It’s that time of the year! If you are in your last year of school, you are bound to be asked the following question, every day from now until the end of the year – “what are you doing once you leave school?”
The transition from high school to higher education, vocational training or work is a significant milestone in every young person’s life. It is a period filled with excitement, curiosity, and, for many, uncertainty. It marks a pivotal moment where one must decide from a myriad of options – “what will be my future direction?”
I remember the dread of being asked this very question and giving a rather dull answer, which involved “I’m not sure”, or ‘falling back on the family trade’ to at least provide some sort of conversational stimulant!
It was on the last day of university enrolments that I submitted my form with great hesitancy.

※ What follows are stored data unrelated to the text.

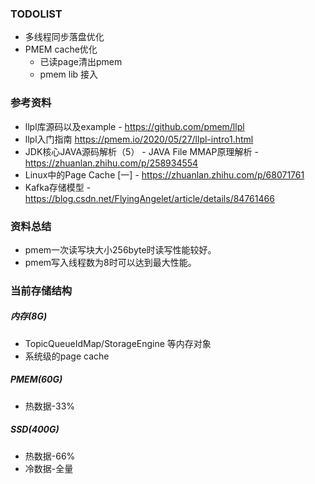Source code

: ### TODOLIST
* 多线程同步落盘优化
* PMEM cache优化
	* 已读page清出pmem
	* pmem lib 接入

### 参考资料
* llpl库源码以及example - https://github.com/pmem/llpl
* llpl入门指南 https://pmem.io/2020/05/27/llpl-intro1.html
* JDK核心JAVA源码解析（5） - JAVA File MMAP原理解析 - https://zhuanlan.zhihu.com/p/258934554
* Linux中的Page Cache [一] - https://zhuanlan.zhihu.com/p/68071761
* Kafka存储模型 - https://blog.csdn.net/FlyingAngelet/article/details/84761466

### 资料总结

* pmem一次读写块大小256byte时读写性能较好。
* pmem写入线程数为8时可以达到最大性能。

### 当前存储结构

##### 内存(8G)
* TopicQueueIdMap/StorageEngine 等内存对象
* 系统级的page cache
##### PMEM(60G)
* 热数据-33%
##### SSD(400G)
* 热数据-66%
* 冷数据-全量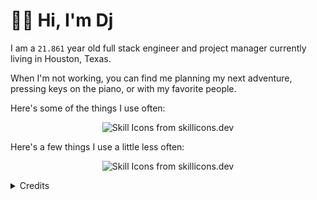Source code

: # 👋🏽 Hi, I'm Dj

I am a `21.861` year old full stack engineer and project manager currently living in Houston, Texas. 

When I'm not working, you can find me planning my next adventure, pressing keys on the piano, or with my favorite people. 

Here's some of the things I use often:
<p align="center">
  <picture>
    <source media="(prefers-color-scheme: dark)" srcset="https://skillicons.dev/icons?i=bash%2Cgit%2Cgithubactions%2Chtml%2Cjs%2Cpy%2Cts%2Ccss%2Cregex%2Cnextjs%2Creact%2Ccloudflare%2Cdiscord%2Cgithub%2Cworkers%2Craspberrypi%2Cbots%2Cdocker%2Cgradle%2Cpostgres%2Credis%2Cvscode&theme=dark">
    <source media="(prefers-color-scheme: light)" srcset="https://skillicons.dev/icons?i=bash%2Cgit%2Cgithubactions%2Chtml%2Cjs%2Cpy%2Cts%2Ccss%2Cregex%2Cnextjs%2Creact%2Ccloudflare%2Cdiscord%2Cgithub%2Cworkers%2Craspberrypi%2Cbots%2Cdocker%2Cgradle%2Cpostgres%2Credis%2Cvscode&theme=light">
    <img alt="Skill Icons from skillicons.dev">
  </picture>
</p>

Here's a few things I use a little less often:
<p align="center">
  <picture>
    <source media="(prefers-color-scheme: dark)" srcset="https://skillicons.dev/icons?i=java%2Cmd%2Capollo%2Cfastapi%2Cflask%2Cremix%2Caws%2Cfirebase%2Cgcp%2Csupabase%2Csentry%2Cblender%2Cfigma%2Cidea%2Cmaven%2Cmongodb%2Cmysql%2Cvite&theme=dark">
    <source media="(prefers-color-scheme: light)" srcset="https://skillicons.dev/icons?i=java%2Cmd%2Capollo%2Cfastapi%2Cflask%2Cremix%2Caws%2Cfirebase%2Cgcp%2Csupabase%2Csentry%2Cblender%2Cfigma%2Cidea%2Cmaven%2Cmongodb%2Cmysql%2Cvite&theme=light">
    <img alt="Skill Icons from skillicons.dev">
  </picture>
</p>

<details>
<summary> Credits </summary>

* Icons from [skillicons.dev](https://skillicons.dev)

* Thank you [Promise](https://github.com/promise/) for letting me use your README as inspiration :heart:
</details>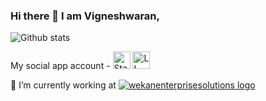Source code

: ### Hi there 👋 I am Vigneshwaran,

![Github stats](https://github-readme-stats.vercel.app/api?username=vigneshwaran-chandrasekaran)

My social app account - <a href="https://stackoverflow.com/users/3882241/vigneshwaran-chandrasekaran" target="_blank"><img height="28" alt="Stack_Overflow_logo" src="https://upload.wikimedia.org/wikipedia/commons/thumb/0/02/Stack_Overflow_logo.svg/800px-Stack_Overflow_logo.svg.png"></a>   <a href="https://www.linkedin.com/in/vigneshwaranc/" target="_blank"><img height="28" alt="LI-Logo" src="https://content.linkedin.com/content/dam/me/business/en-us/amp/brand-site/v2/bg/LI-Logo.svg.original.svg"></a>

🔭 I’m currently working at <a href="https://www.wekanenterprisesolutions.com/"><img alt="wekanenterprisesolutions logo" src="https://en.wikipedia.org/wiki/Emirates_NBD#/media/File:Emirates_NBD.svg"></a>


<!-- wekanenterprisesolutions formarly known as wekan.company -->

First semester in, I was ready to chuck in the towel, however I decided to keep at it, and four years later I got the fancy piece of paper and today I can say I have no regrets.
As youth stand at this crossroads of possibilities, some may have a clear vision of their future, fueled by long-held passions and aspirations, whereas others may be in an overwhelmed state like my high schooling self. Empowering youth to make informed decisions about their study or work options is crucial to ensuring a fulfilling future.
One of the first steps in this journey is to recognise that one size does not fit all. Each individual possesses unique talents, interests, and aspirations. Therefore, young people should take the time to introspect and understand their passions, strengths, and long-term goals. Self-assessment tools, career counseling, and discussions with mentors or teachers can help gain clarity on preferences.
Furthermore, exploring various study options is essential in making well-informed decisions. Higher education offers an array of choices, including traditional university degrees, online courses, and vocational training to prepare for a dynamic and ever-changing job market. While passion is vital, and I would suggest it should be a primary driver; it should also be balanced with a realistic outlook on the job prospects and potential career pathways in a chosen field.
However, it is reassuring to remember that selecting a study or work option does not have to be a lifelong commitment. One job or course may be a launchpad to a new opportunity or career field and many successful individuals have changed career paths or returned to education later in life. Flexibility and adaptability are key traits that can serve young people well throughout their post-school journeys.
Lastly, this piece would not be complete without a salutation to our unsung heroes – our teachers – who work with tremendous dedication to help nurture and develop the younger generation.